WHAT YOU NEED TO DO =
Review the material and extract every line in which the word "contrast" occurs.
┄┄┄┄┄┄┄┄┄┄
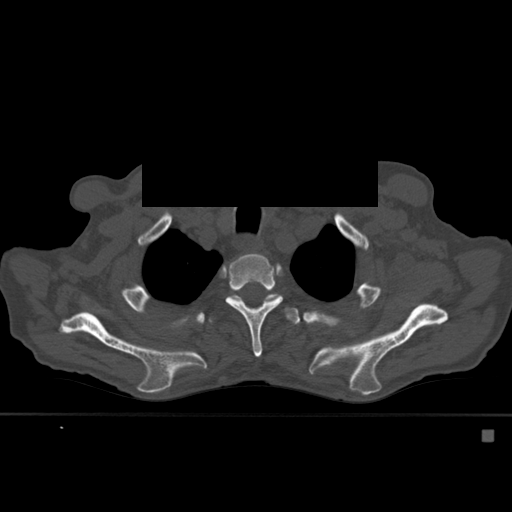
CT including the spine, one axial slice. Slice 430 of 527 in the series (ordered by position). Bone window (W 1800 / L 400 HU). 1.5 mm slice thickness. 512 × 512 image matrix, field of view 373 × 373 mm. Male patient, age 78 years. From the clinical record (not read from this slice): primary cancer: prostate.
Structures marked on this image (semi-automatic segmentation, software-assisted and operator-edited):
- T3 vertebra: bounding box [x1, y1, x2, y2] px = [225, 254, 283, 358]
- T4 vertebra: [208, 293, 300, 325]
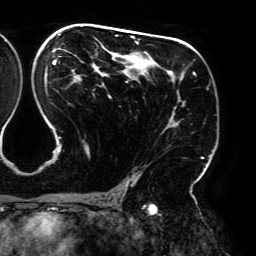
Breast MRI (dynamic contrast-enhanced), one axial slice; slice 112 of 192 in the series (ordered by position); cropped to one breast; dynamic contrast-enhanced series, time point 2 of 6 at this slice position (early post-contrast); 3 T; TE 4.2 ms, TR 7.8 ms; 1.2 mm slice thickness; 256 × 256 image matrix, field of view 240 × 240 mm. Female patient.
Outlined on this slice (semi-automatically segmented with operator editing):
- enhancing-tissue mask used for the functional tumour volume (all voxels passing the contrast-enhancement thresholds inside the analysis volume; usually the tumour): bounding box <51,25,204,195> (left, top, right, bottom; pixels)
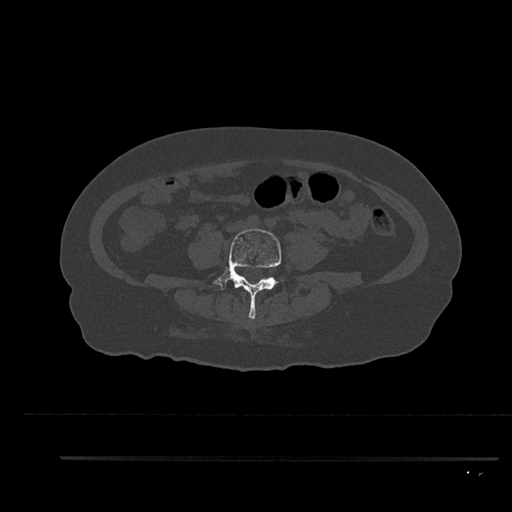
CT including the spine, one axial slice; slice 17 of 797 in the series (ordered by position); reconstruction kernel Br40s/3; 120 kVp; bone window (W 1800 / L 400 HU); 0.5 mm slice thickness; 512 × 512 image matrix. Patient: female, 44 years. Case-level facts recorded for this patient, not image findings: primary cancer: renal; vertebrae with lytic lesions (as recorded): L1.
Outlined on this slice (semi-automatic segmentation, software-assisted and operator-edited):
- L4 vertebra: box from (x=210, y=229) to (x=283, y=319) px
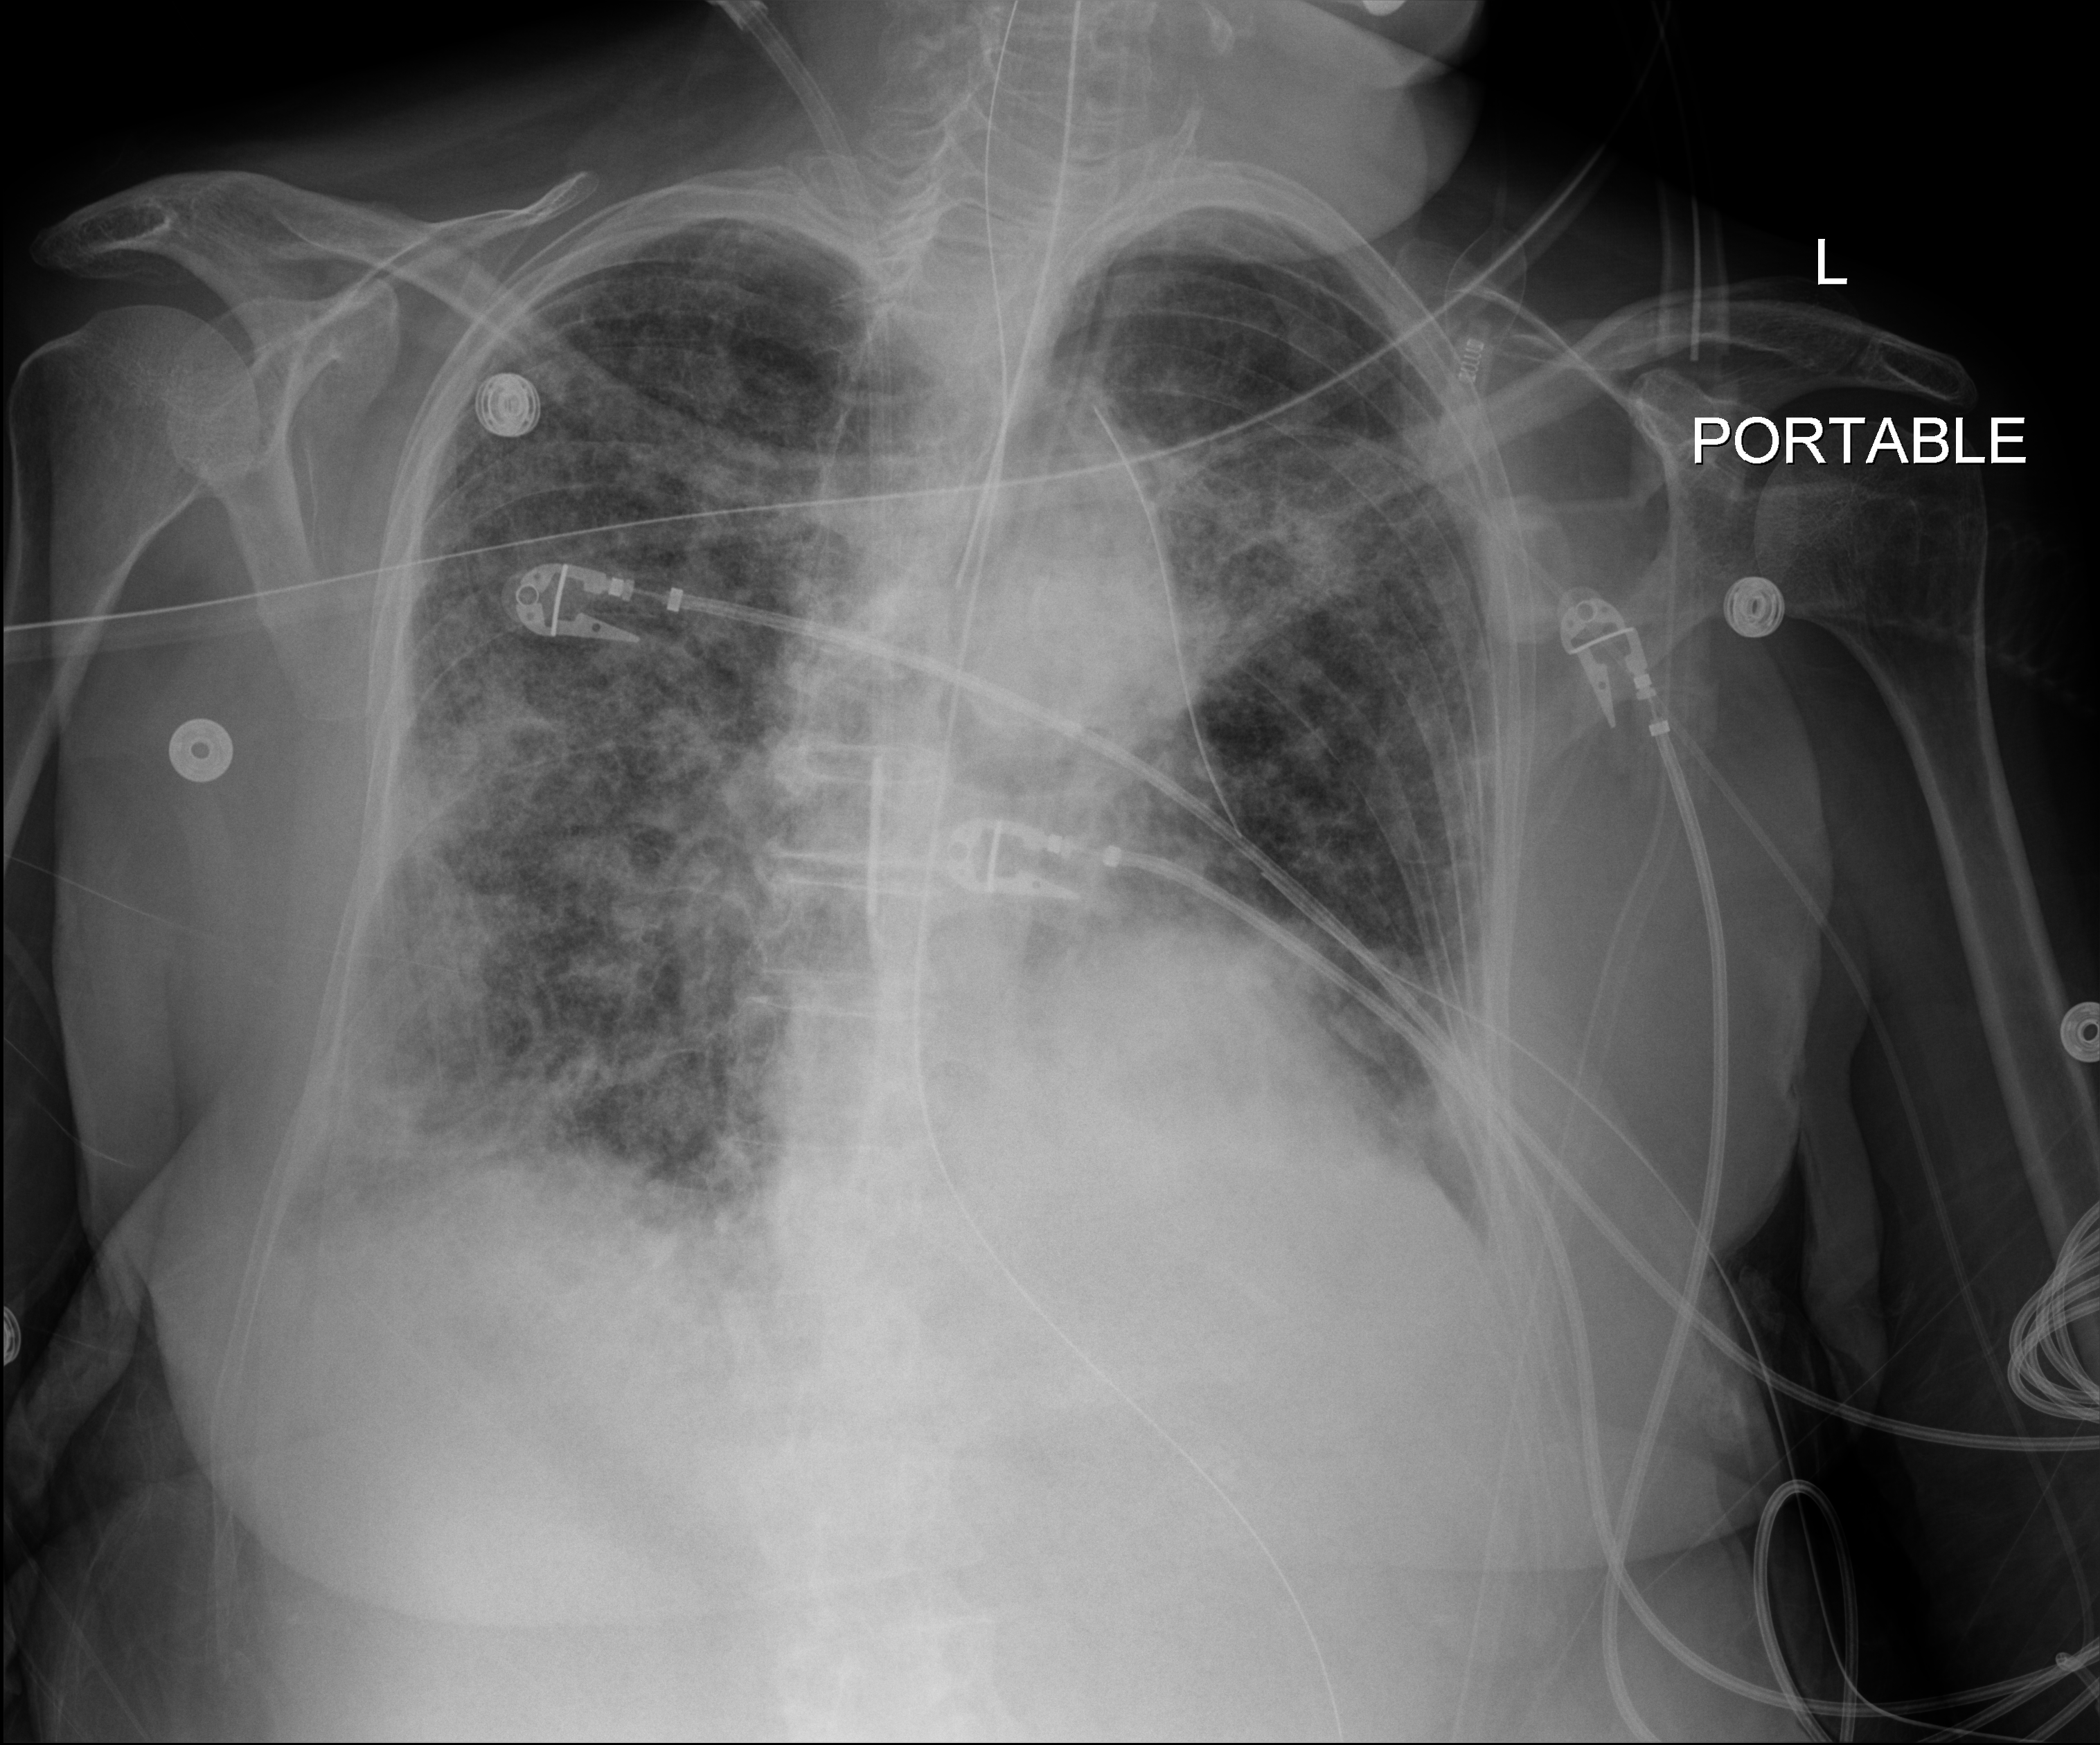
Chest X-ray (portable). Patient hospitalised with COVID-19; female, aged 75–90 years.
From the hospital-stay record, not from the radiograph (when in the stay this image was taken is not recorded):
- mechanically ventilated during this hospital stay: yes
- admitted to intensive care during this hospital stay: yes
- length of hospital stay: 70 days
┄┄┄┄┄┄┄┄┄┄
EXERCISE RESULT =
Breast MRI (dynamic contrast-enhanced), one axial slice; slice 112 of 192 in the series (ordered by position); cropped to one breast; dynamic contrast-enhanced series, time point 2 of 6 at this slice position (early post-contrast); 3 T; TE 4.2 ms, TR 7.8 ms; 1.2 mm slice thickness; 256 × 256 image matrix, field of view 240 × 240 mm. Female patient.
- enhancing-tissue mask used for the functional tumour volume (all voxels passing the contrast-enhancement thresholds inside the analysis volume; usually the tumour): bounding box <51,25,204,195> (left, top, right, bottom; pixels)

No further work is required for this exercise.